The day where you really start thinking about your life, and what you wanted 10 years ago, and what you've got now, and truly evaluate whether or not a change is needed. In my particular case, a change is imminent, but I need to figure out where that change is going to be. This may sound rambley, and if so I apologize, but I really need to get this out "there".
Last week, we visited NY for a wedding, and it was amazing. We had such a great time, and without romanticizing it completely, we missed it. Don't get me wrong- one of the reasons that we moved when Alex was little was the fact that I didn't want my children growing up as "Long Islanders". Kids have enough pressures on them in the world today, but as a Long Islander, there's a lot more. I noticed it during this trip back, and during many of the other recent trips.

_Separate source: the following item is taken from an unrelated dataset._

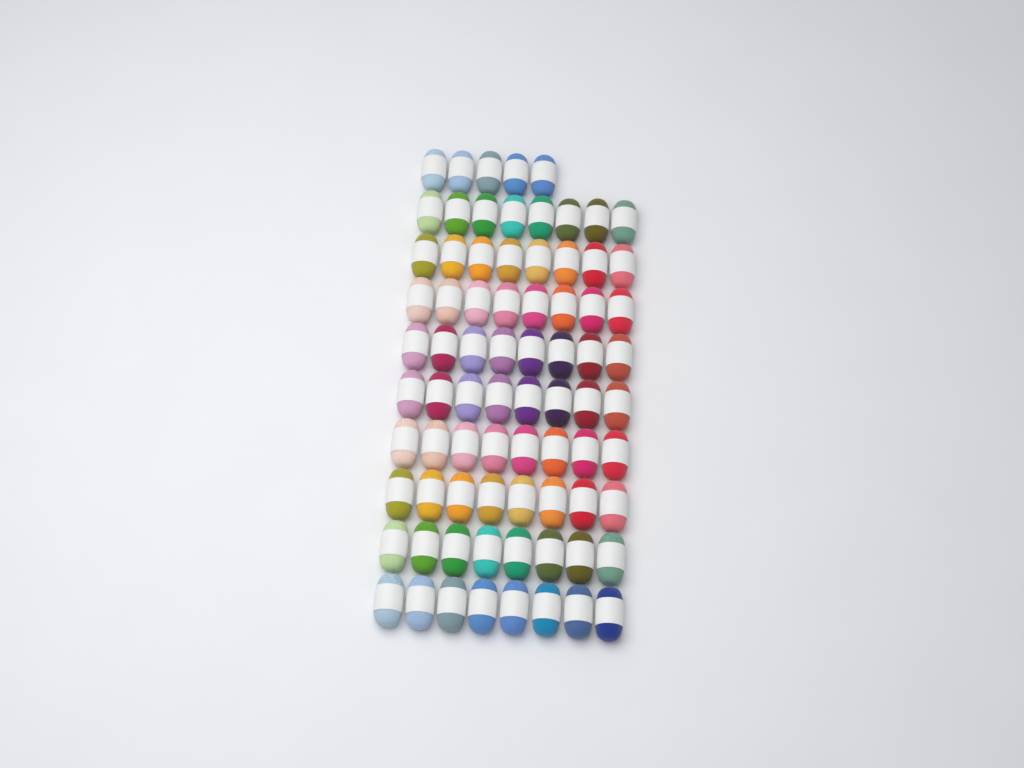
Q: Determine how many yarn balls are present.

I love being able to roll out of bed, make a cup of coffee, and go and sit on my porch in my snowman pajamas. In New York, I couldn't do that.. because of the whole, "What if the neighbors saw me?"attitude up there. I did (roll out of bed with my jammies and drink my coffee on the porch when I lived up there), but it's a whole different attitude that seems to have gotten worse since we've left.
Now that I'm in Florida, we're struggling with so many different things. Alex and his education, for one. Yes, he's gifted, and Florida recognizes it.. but honestly, what good is recognizing it if his needs still aren't being met?? Brian's job is another. My husband is an electrician for new residential construction. Florida is still building, but the hours just aren't there. We seem to finally get back on a good track, get a couple of inches forward, and then we have a week like this week, where he only worked two days, and his paycheck sends us two feet backward. A family of four in 2010 cannot survive on a weekly paycheck that is worth only two days. I'm starting to panic, because our "back up plan" is starting to fall through, and at the end of this month we need to make a choice.
Are we going to 'start over' down here, where we are, or do we 'start over' somewhere else.
I'm at a loss, because for once in my adult life I honestly have NO IDEA what I want. I want to be closer to our family up north. I want to find a job that will pay us both well.. and again, 4BabyAndMom has been wonderful to us, a blessing that I can't even begin to describe, but I just need something more concrete for our family. I'm not necessarily worried about finding a job for me.. I could apply to do just about anything- secretarial, substituting, retail- it's Brian that concerns me.
I love Pennsylvania, upstate New York, Connecticut, and Vermont, but can I find him a job, us a place to live, and a good school for the kids?? I feel the least resourceful I've felt in my entire life. I don't even know where to begin. I'm exasperated.
No matter what happens, or where our new beginning is going to be, I know that it's going to be difficult, but I just need a direction. Some sort of sign.. a word from God.. something.
What would you do? Pretend that at the end of this month, you are in my shoes, and need to make a drastic change.. what would you do??